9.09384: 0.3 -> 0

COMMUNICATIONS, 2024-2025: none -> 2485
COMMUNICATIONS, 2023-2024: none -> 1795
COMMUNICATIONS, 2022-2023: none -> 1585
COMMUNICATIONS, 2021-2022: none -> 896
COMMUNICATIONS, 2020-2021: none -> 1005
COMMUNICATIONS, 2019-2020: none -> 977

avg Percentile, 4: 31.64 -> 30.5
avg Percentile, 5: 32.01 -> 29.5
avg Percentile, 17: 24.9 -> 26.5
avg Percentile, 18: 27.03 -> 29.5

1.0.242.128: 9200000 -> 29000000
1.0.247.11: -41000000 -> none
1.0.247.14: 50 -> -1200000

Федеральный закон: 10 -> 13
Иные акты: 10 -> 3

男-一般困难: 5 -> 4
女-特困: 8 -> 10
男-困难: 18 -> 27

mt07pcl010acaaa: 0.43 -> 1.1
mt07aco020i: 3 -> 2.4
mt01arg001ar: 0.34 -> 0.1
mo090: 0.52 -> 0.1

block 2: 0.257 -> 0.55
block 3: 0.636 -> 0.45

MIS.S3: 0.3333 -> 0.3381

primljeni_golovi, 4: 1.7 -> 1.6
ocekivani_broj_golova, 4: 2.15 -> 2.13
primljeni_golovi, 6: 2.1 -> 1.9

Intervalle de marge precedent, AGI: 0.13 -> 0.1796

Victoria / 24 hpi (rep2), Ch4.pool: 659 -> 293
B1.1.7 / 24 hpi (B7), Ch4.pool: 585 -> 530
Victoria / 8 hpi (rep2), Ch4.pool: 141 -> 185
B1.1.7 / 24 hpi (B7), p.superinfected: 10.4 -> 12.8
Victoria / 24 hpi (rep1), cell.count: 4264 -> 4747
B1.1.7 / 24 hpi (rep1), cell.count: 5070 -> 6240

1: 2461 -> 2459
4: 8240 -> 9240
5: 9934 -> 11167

***

### Problem requirements
Copy from the line with "Victoria / 24 hpi (rep2), Ch4.pool: 659" to the final line of the records, inclusive, and add nothing else.

### Solution
Victoria / 24 hpi (rep2), Ch4.pool: 659 -> 293
B1.1.7 / 24 hpi (B7), Ch4.pool: 585 -> 530
Victoria / 8 hpi (rep2), Ch4.pool: 141 -> 185
B1.1.7 / 24 hpi (B7), p.superinfected: 10.4 -> 12.8
Victoria / 24 hpi (rep1), cell.count: 4264 -> 4747
B1.1.7 / 24 hpi (rep1), cell.count: 5070 -> 6240

1: 2461 -> 2459
4: 8240 -> 9240
5: 9934 -> 11167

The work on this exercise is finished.